Hipocrisia elevada ao máximo
Querer fazer com que os árabes esquecessem seu idioma e suas tradições durou séculos e, salvo alguns maus exemplos, ninguém seguiu os esforços otomanos. Um amigo de meu pai estava dizendo numa roda como era o estudo em Damasco, sob ocupação turca, e nos deu um exemplo: discorreu durante alguns minutos para explicar o que era Geografia e, apesar da quase totalidade dos ouvintes entender o árabe, ninguém entendeu. Senhor Tufic Al-Hauache explicou: “Falei em turco e não em árabe, é que sob o domínio turco ou você decorava, a definição de Geografia, por exemplo, e recitava sem saber o que estava dizendo ou era severamente punido e raras vezes você escapava da palmatória e era condenado a ficar em pé olhando para a parede até o final da aula.”
Todos nós conhecemos o holocausto armênio e somos testemunhas da perseguição turca aos curdos. Hoje em dia, tudo o que acontece de mal na Turquia é atribuído aos curdos, um povo ao qual é negado o direito a um Estado soberano, dentro de fronteiras definidas. No caso turco, não só a Turquia nega este direito aos curdos, como outros mais na região. Um direito que parece estar na moda, na região, quando se trata de um povo dominar o outro, pois Israel nega este mesmo direito aos palestinos.
Este assunto veio a baile devido às notícias deste fim de maio de 2016 que dão conta de que as Forças de Operações Especiais dos Estados Unidos, engajadas localmente, na Síria para sermos mais precisos, ao lado das milícias autoproclamadas Forças Democráticas Sírias, na realidade uma coalizão quase que totalmente curda lutando contra o Estado Islâmico, estão participando (os gringos) na ofensiva desta semana para ocupar nesgas de território ao norte de Raqqa.

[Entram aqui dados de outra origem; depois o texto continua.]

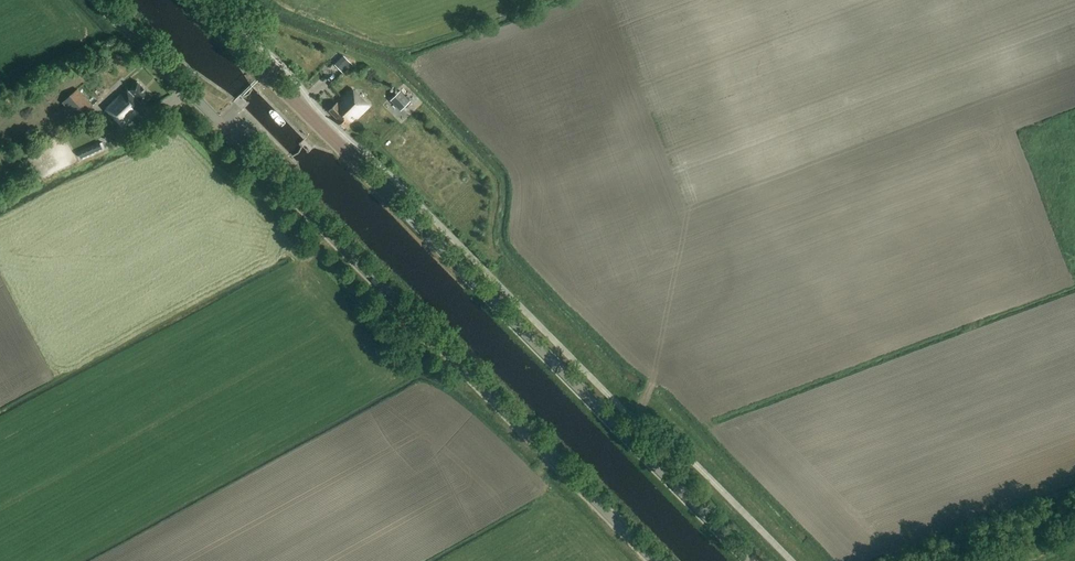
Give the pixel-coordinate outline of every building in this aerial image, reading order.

Os combatentes da tal FDS explicaram que as tropas estadunidenses estavam engajadas na recente captura da cidade de Fatisah usando mísseis antitanques com intenção de destruir carros-bombas do EI que se aproximavam de posições da FDS.
O crescimento do envolvimento dos Estados Unidos na Síria, em ritmo vagaroso crescente, que era de 50 combatentes, autorizados pelo presidente Barack Obama, no ano passado passou agora para 300. Duvida-se que estes dois números sejam verídicos, assim como a insistência do Pentágono declarando que “os soldados ficam muito atrás das linhas de frente como instrutores de rebeldes árabes e curdos.” Como se tem visto, a linha entre instruir e combater é muito tênue.
Até aí, nada de novo e quem conhece os acontecimentos regionais já sabe que há muito tempo os Estados Unidos participam com suas forças na guerra da Síria, pelo lado contrário ao Governo legal sírio, mas a novidade é que os soldados estadunidenses usavam patches (turbantes) pertencentes às milícias das Unidades de Proteção do Povo Curdo (YPG), conforme o Pentágono confirmou declarando “não ser incomum que tropas estadunidenses usassem insígnias de forças locais como precaução” pretendendo assim diminuir o significado político de uso de vestes curdas. Fica difícil saber quando o Pentágono fala a verdade ou não.
É aí que entra a Turquia reagindo raivosamente por considerar os YPG como braço terrorista do Partido dos Trabalhadores Curdos (PKK), organização considerada pela Turquia com um de seus principais inimigos – obviamente por lutarem pelos direitos de seu povo. O Governo turco declarou, na voz de seu Ministro do Exterior, Mevlut Cavosoglu, que “É inaceitável que um país aliado esteja usando insígnias das YPG. Reagimos contra isto. Isto é impossível de ser aceito. Este é um duplo padrão de hipocrisia.”
Por outro lado, o Embaixador da Rússia nas Nações Unidas, Vitaly Churkin, horas depois, acusou a Turquia de fornecer materiais ao Estado Islâmico para que este fabrique explosivos de alto poder. A acusação russa é baseada em análises químicas de explosivos apreendidos em Kobane, na Síria e em Tikrit, no Iraque. A Turquia reagiu minutos depois à acusação como “o mais recente exemplo da campanha de propaganda da Rússia contra a Turquia e, por esta razão, não pode ser considerada com seriedade.”
É uma pena que o senhor Tufic tenha morrido há decênios, pois ele era profundo conhecedor da Turquia e suas mazelas e poderia nos ajudar a interpretar as atitudes hipócritas turcas, elevadas ao máximo.